Posted: by Jo Friday, 1 October 2021 @ 12:18
I
have always collected positive quotes and phrases, long before it became a
fashionable, Instagram-able thing to do! At university, quotes and sayings from
Oscar Wilde and Baudelaire, through to Coco Chanel, peppered my walls and
filled my notepads.
But the discipline of sitting down to write
or choose an actual affirmation, to use to change my mindset, is something I
only discovered a few years ago.
Let me tell you about one that made a huge
impact on me.
I ran the London Marathon in 2016, which I
found incredibly hard. But I got through it, with 26 different mantras to
occupy my mind as I ran, and the knowledge that I was raising money for Breast
Cancer Now keeping me going.
The next year, I signed up again – but this
time, my mum was very poorly with stage 4 breast cancer.
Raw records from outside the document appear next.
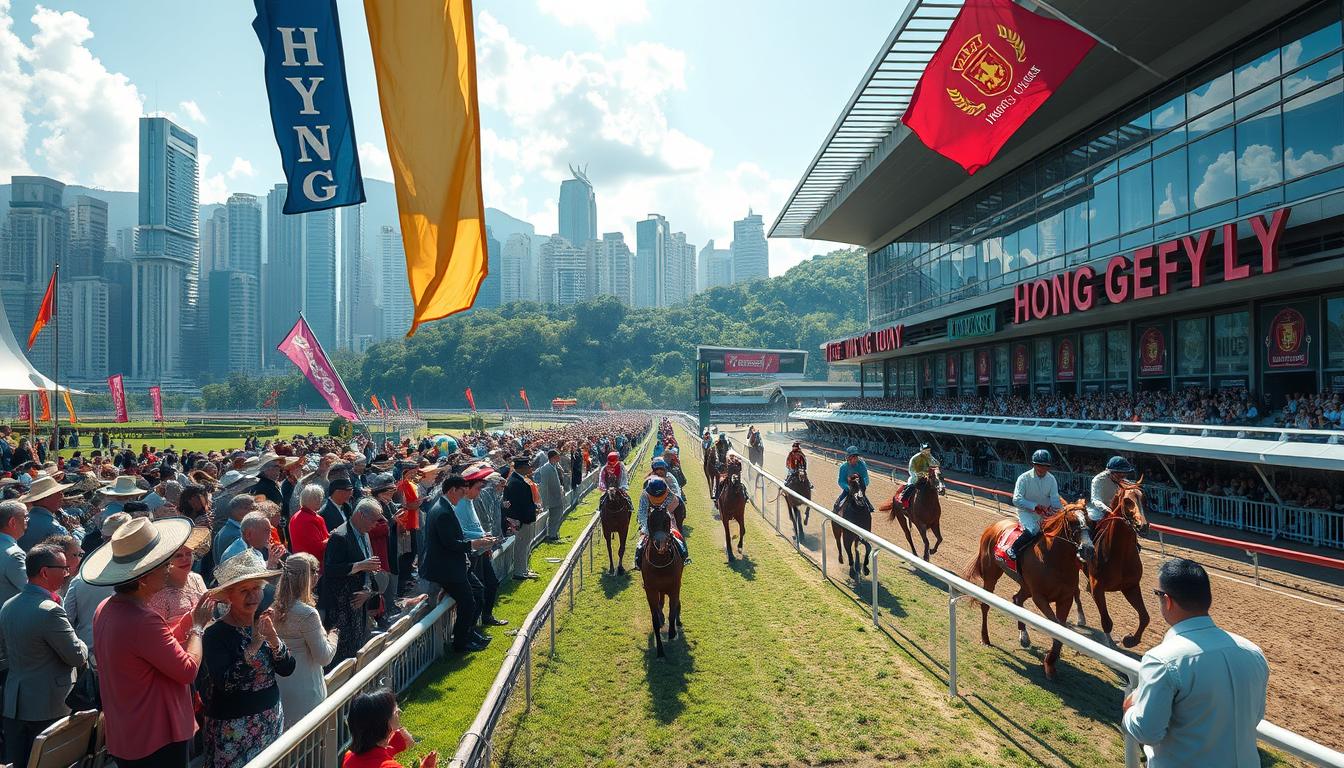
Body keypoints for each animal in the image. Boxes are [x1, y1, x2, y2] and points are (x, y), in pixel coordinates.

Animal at [639, 503, 682, 659]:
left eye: (667, 520)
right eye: (650, 520)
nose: (661, 544)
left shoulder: (674, 586)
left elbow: (672, 612)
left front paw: (672, 633)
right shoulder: (651, 590)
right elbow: (655, 620)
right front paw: (660, 650)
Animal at [973, 505, 1096, 677]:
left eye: (1090, 522)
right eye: (1072, 521)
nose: (1088, 549)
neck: (1055, 560)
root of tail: (993, 526)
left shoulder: (1065, 599)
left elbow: (1062, 628)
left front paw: (1051, 662)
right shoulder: (1040, 597)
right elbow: (1056, 627)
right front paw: (1049, 662)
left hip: (1026, 586)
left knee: (1017, 598)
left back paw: (1024, 637)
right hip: (992, 575)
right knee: (985, 604)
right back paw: (985, 638)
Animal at [1075, 481, 1150, 648]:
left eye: (1145, 499)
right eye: (1127, 501)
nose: (1143, 525)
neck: (1120, 555)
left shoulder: (1131, 586)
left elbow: (1145, 617)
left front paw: (1131, 640)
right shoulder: (1098, 587)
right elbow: (1106, 621)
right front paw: (1110, 643)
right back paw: (1080, 618)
I found it nearly impossible to train. I
would run for a few metres, and then end up stopping as I found myself in tears
thinking about Mum. Or I would decide not to even go out running, as I wanted
to spend my weekends with my mum instead. Or feel guilty when I did run, as I
felt I should be with her.
As the weeks passed, I felt completely out of
my depth and totally unprepared for the tough run ahead. My fitness level was
terrible, and I couldn’t focus on pushing through the pain to run a long
distance, on any of my training runs, as my mind was all over the place. I
didn’t think I could even get through the 26 miles; or, if I did, it would take
much longer than the 4.5 hours of the year before.
I felt that I would look such a failure, as
all my friends simply assumed I’d be fine, as I’d completed it the year before.
So, I sat down, and wrote an affirmation.
I needed something to take all the noise and
negativity out of my head. Something positive to focus on instead, that would
get me through.
First of all, I wrote, ‘I don’t need to be
super-fit. I’m not trying to win the marathon! I just need to be fit enough,
fast enough, and focused enough, to get round, and to finish in a reasonable
time.’
From that, I pulled out, ‘Fit enough, fast
enough, focused enough’. And from that, again, I whittled the words down again,
realising I only needed one word.
All I needed to do was ‘enough’.
If I could only spare an hour here and there to
train – then I’d use it to run on a steep incline on my treadmill, to build my
stamina. If I wanted to stay beside Mum’s bedside – I’d do some burpees and
star-jumps while she slept, to build my fitness. If I only did one long run
before the actual day – it didn’t matter. It would be enough.
All the negative chatter, distracting
self-talk and destructive guilt disappeared from my head. Saying that one word
to myself, over and over - ‘Enough’ - changed my mindset and got me through. In
exactly the same time as the year before, to within 10 seconds!